Die großen Staus auf den Autobahnen sind in diesem Sommer weitgehend ausgeblieben. Zu stark eingeschränkt war das Reisen, zu gering auch die Lust vieler Leute, sich aufzumachen an die Strände im In- und Ausland. Das erste Foto in Jörg Brüggemanns Band "Autobahn" zeigt gleichwohl ein von früher vertrautes Motiv: Stillstand. Von 2015 an bis ins vergangene Jahr hinein hat Brüggemann entlang deutscher Autobahnen fotografiert. Das erste Bild zeigt Typisches: Auf drei Spuren parken Pkw, teils mit Wohnanhängern, dazu Klein- und Reisebusse. Etliche Menschen sind ausgestiegen aus ihren Fahrzeugen, lümmeln an der Leitplanke oder blicken die Rettungsgasse hinauf. Als könnte das Starren dieser vielen etwas bewegen - am besten die Fahrzeuge, und so den Stau auflösen. Als wäre ein- oder zweihundert Meter weiter vorne die Situation eine andere als dort, wo die unfreiwillig zu Fußgängern gewordenen vorübergehend zum Halten gezwungen sind.

Wer eine Autobahn benutzt, der sieht eigentlich - nichts. Beziehungsweise: fast ausschließlich Vorhersehbares. Viele Fahrzeuge, den Asphalt, die Beschilderungen. Mitunter ein wenig von der Landschaft. Oft aber nur Lärmschutzwände oder waldsterbenskrankes Nadelgehölz. In dem Bildband ist davon fast nichts zu sehen. Und wenn, dann aus einer ungewohnten Perspektive. Der Stau ist entweder von einer Brücke herab oder - wahrscheinlicher - mit einer Drohne fotografiert. Oder aber Brüggemann zoomt sich an Details heran von Fahrzeugen oder Verkehrsinseln an Rastplätzen.

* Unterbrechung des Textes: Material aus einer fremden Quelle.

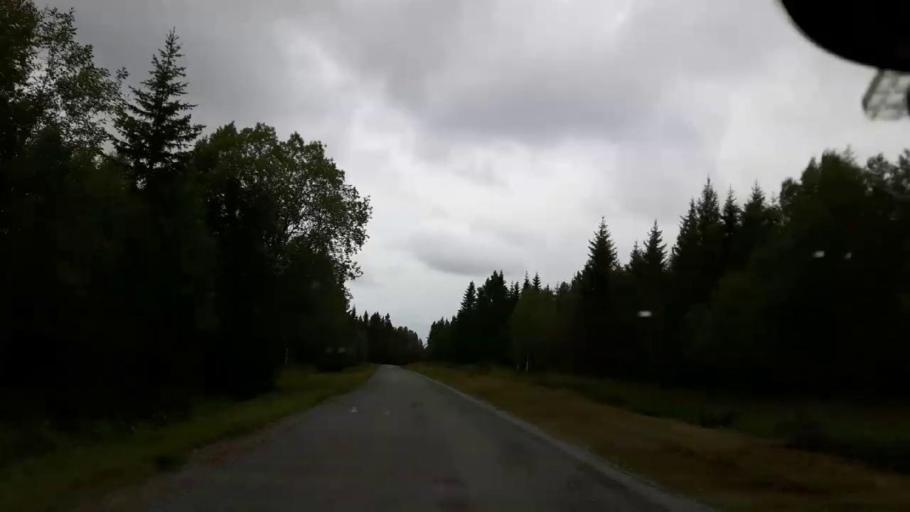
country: SE
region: Jaemtland
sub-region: OEstersunds Kommun
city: Ostersund
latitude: 63.0684
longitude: 14.5530
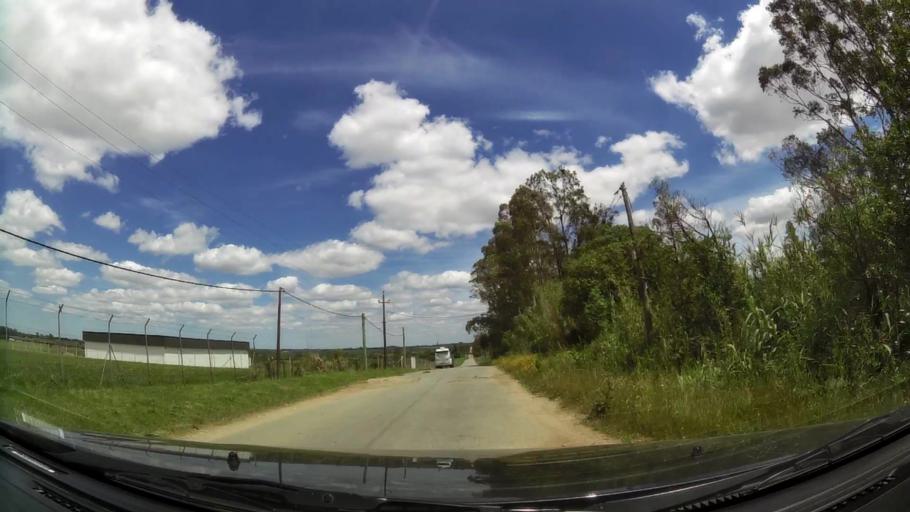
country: UY
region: Canelones
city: Colonia Nicolich
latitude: -34.7995
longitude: -56.0090
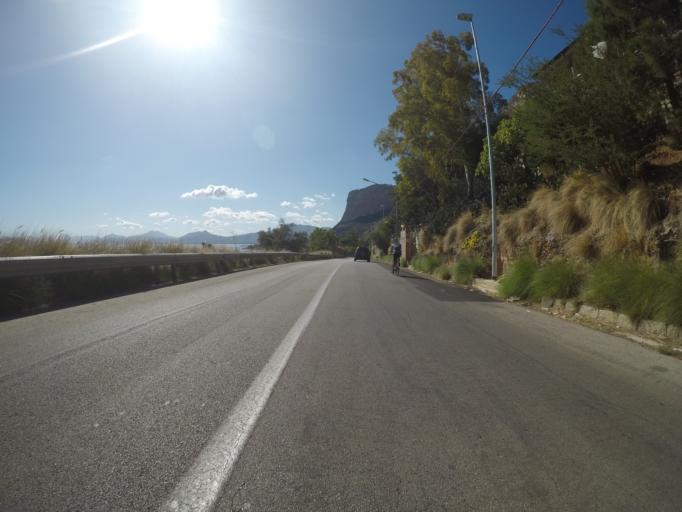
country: IT
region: Sicily
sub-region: Palermo
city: Palermo
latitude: 38.1746
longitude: 13.3661
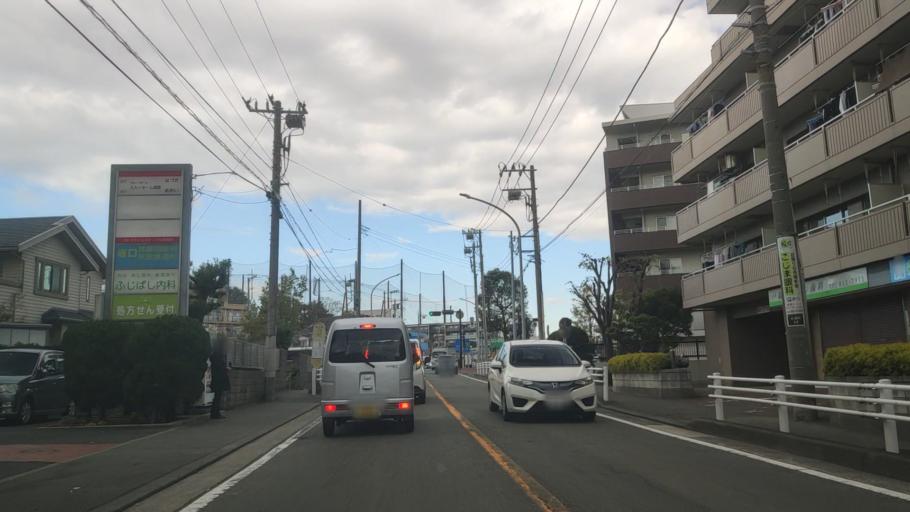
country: JP
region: Kanagawa
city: Fujisawa
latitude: 35.4169
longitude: 139.5393
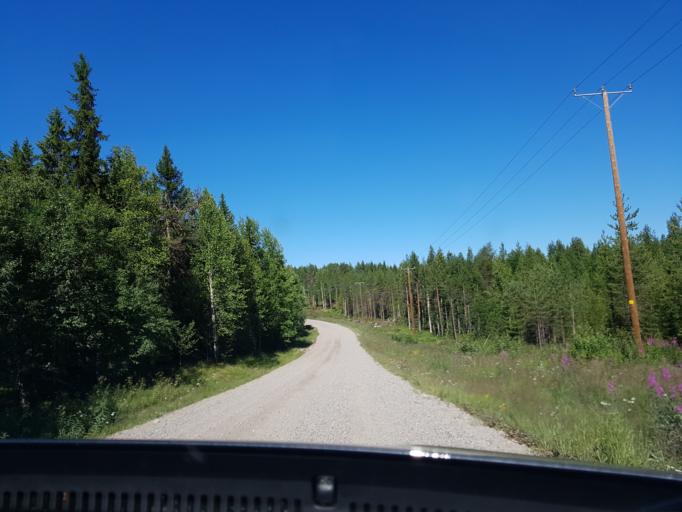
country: FI
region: Kainuu
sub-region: Kehys-Kainuu
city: Kuhmo
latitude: 64.1743
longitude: 29.6344
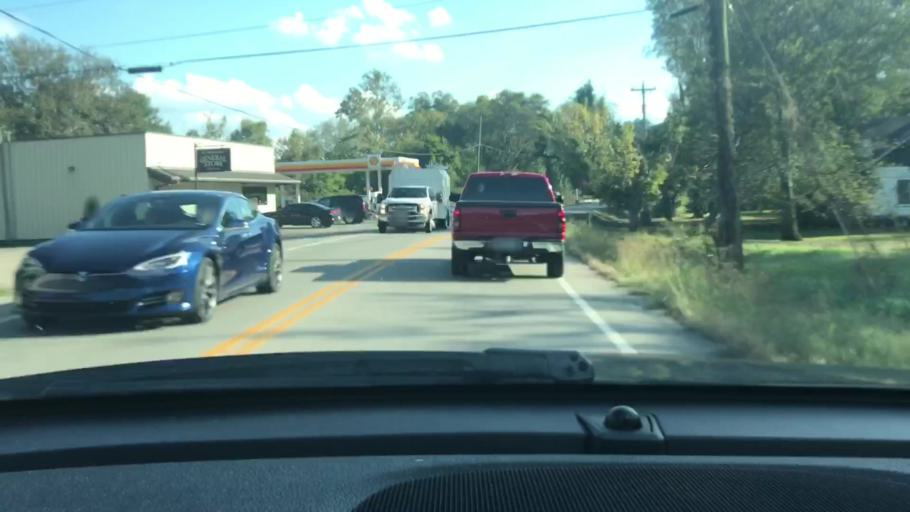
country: US
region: Tennessee
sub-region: Sumner County
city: Shackle Island
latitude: 36.3738
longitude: -86.6171
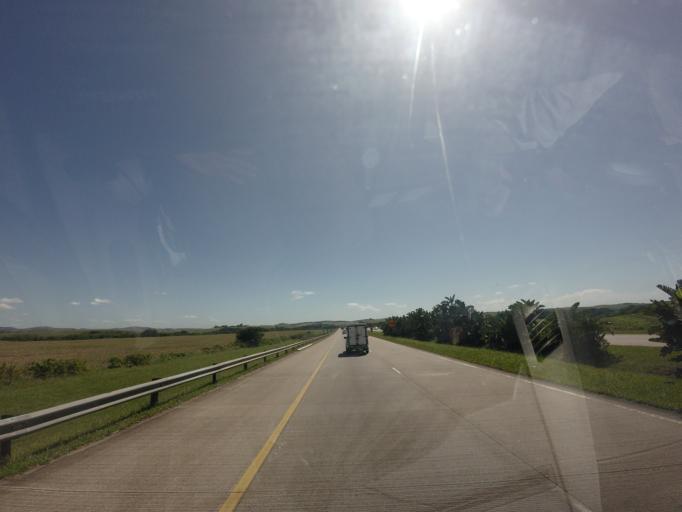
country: ZA
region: KwaZulu-Natal
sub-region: iLembe District Municipality
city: Stanger
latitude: -29.3746
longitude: 31.2986
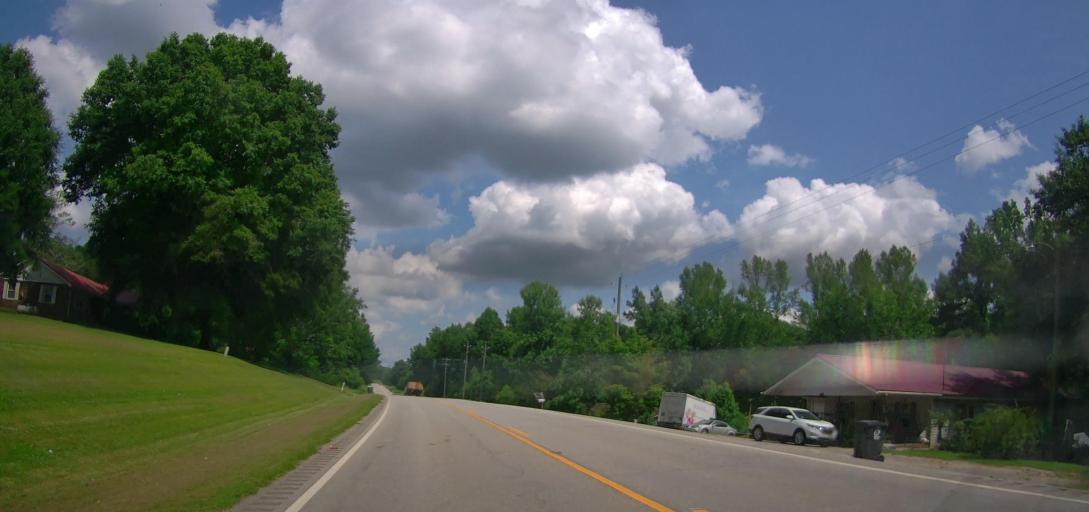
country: US
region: Alabama
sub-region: Cleburne County
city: Heflin
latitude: 33.5763
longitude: -85.4582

In der Regel bewegt der Fotograf sich nicht auf, sondern neben der Autobahn, um zu dokumentieren, wie brachial diese Straßen oftmals durch die Landschaften geführt sind, wie scharf das eine vom anderen abgegrenzt ist - gerade weil die Nähe zueinander mitunter beinahe bedrohlich wirkt. Zu sehen ist eine Häuserzeile, hinter der der Pfeiler einer Autobahnbrücke aufragt. Ein Badesee, nur einen Steinwurf entfernt von der Autobahnabfahrt Sangerhausen. Ein Friedhof, auf dem von ewiger Ruhe keine Rede sein kann. Zu dicht donnern die Sattelschlepper vorbei an den Gräbern.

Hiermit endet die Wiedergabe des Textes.